The American Medical Association (AMA) has wrapped up its annual meeting where, as AFN recently reported, two issues related to doctor-assisted suicide were on the docket. Dr. Jeff Barrows of the Christian Medical and Dental Associations (CMDA) attended the conference and helped fight against the two measures.
"The good news is that Resolution: 005, the resolution that would change the AMA's official position on assisted suicide, was defeated," he relays. "The AMA will maintain their official position of being opposed to assisted suicide."
Resolution: 004 to change the terminology from "physician-assisted suicide" to "medical aid in dying" (MAID), was adopted, but the AMA's Board of Trustees has not yet approved that, which means it is not yet fully decided.
"If I had to have one of the two resolutions that I would want to have … opposed and be defeated would be the one that we were successful in defeating," Dr. Barrows says. "It's so critical that the AMA remain opposed to the issue of assisted suicide."
In 2016, Canada's courts started down the "slippery slope" of physician-assisted suicide by legalizing the practice for terminally ill patients.

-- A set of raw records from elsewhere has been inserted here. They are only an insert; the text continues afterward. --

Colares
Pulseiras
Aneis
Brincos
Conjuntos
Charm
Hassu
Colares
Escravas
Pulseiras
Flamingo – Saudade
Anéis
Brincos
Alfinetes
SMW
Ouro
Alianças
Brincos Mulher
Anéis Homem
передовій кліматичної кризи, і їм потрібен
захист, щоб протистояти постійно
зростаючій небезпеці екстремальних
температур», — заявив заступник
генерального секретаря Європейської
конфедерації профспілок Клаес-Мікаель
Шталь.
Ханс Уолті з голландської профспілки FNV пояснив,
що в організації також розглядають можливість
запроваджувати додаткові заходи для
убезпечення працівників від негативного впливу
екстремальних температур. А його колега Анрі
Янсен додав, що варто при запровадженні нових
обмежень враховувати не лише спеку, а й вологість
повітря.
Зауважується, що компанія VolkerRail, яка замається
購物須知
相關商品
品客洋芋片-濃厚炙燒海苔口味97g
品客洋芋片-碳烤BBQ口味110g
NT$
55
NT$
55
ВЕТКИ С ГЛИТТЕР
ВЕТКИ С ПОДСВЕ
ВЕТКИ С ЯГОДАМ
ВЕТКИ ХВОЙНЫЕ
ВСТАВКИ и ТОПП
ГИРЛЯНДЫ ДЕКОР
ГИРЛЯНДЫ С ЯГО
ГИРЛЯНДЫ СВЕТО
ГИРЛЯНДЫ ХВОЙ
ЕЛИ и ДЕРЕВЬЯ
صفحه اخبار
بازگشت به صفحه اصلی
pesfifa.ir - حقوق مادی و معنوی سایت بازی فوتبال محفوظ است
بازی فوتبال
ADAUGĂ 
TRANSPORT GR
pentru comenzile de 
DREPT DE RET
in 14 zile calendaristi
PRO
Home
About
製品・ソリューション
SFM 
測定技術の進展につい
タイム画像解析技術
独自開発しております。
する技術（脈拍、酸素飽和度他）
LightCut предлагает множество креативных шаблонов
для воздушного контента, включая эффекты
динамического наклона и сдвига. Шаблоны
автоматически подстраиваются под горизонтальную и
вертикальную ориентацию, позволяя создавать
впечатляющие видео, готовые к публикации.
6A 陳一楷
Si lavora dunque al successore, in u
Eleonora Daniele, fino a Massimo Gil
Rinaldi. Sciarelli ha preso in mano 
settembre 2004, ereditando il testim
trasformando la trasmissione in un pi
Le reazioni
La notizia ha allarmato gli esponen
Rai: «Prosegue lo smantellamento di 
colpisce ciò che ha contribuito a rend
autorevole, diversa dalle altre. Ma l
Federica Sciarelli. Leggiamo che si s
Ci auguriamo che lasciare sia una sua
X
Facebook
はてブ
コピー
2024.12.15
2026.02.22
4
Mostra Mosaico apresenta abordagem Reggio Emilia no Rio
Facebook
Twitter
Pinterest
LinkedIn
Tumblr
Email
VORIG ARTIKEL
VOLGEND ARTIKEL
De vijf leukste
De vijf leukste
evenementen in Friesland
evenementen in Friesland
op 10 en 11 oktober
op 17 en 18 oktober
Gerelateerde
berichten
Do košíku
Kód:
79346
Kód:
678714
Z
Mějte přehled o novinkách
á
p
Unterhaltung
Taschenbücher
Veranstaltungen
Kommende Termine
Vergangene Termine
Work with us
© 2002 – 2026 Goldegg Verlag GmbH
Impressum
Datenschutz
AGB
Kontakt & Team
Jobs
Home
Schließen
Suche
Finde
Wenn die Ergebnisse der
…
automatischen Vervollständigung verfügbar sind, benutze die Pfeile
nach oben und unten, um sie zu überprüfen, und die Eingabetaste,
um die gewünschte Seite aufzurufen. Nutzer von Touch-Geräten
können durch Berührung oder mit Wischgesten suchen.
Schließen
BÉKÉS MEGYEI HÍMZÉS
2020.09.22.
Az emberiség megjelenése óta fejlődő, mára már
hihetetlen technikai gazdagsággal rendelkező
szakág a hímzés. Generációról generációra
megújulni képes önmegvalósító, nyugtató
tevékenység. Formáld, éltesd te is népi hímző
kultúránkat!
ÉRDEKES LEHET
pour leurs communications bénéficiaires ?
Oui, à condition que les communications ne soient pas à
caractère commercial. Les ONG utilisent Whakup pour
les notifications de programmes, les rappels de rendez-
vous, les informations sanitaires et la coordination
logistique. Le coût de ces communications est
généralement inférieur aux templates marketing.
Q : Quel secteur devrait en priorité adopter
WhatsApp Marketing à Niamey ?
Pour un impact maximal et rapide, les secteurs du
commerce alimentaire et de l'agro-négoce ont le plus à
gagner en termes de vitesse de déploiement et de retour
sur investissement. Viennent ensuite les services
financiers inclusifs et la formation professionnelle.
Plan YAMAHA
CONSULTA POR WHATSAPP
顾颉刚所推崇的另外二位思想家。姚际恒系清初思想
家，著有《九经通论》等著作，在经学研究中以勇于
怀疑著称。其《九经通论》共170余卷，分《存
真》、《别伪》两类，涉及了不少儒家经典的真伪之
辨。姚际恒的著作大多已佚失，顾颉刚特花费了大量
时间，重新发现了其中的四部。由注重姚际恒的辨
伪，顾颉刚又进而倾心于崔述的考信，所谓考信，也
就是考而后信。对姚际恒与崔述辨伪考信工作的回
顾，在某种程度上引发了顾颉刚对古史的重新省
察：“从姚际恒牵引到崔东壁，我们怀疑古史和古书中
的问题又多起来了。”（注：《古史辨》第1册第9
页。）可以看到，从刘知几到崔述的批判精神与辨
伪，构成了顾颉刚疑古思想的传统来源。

The MAID policy was then loosened in 2021 to include people suffering from chronic pain, and starting early next year, mentally ill patients can request a doctor's help in ending their own lives.
MAID proponents in America still want the AMA to take a neutral position on the issue, and they are expected to attend next year's meeting with a proposal like the one that just failed.
But as Dr. Barrows points out, helping a patient die is not healthcare, and no policy will ever change that.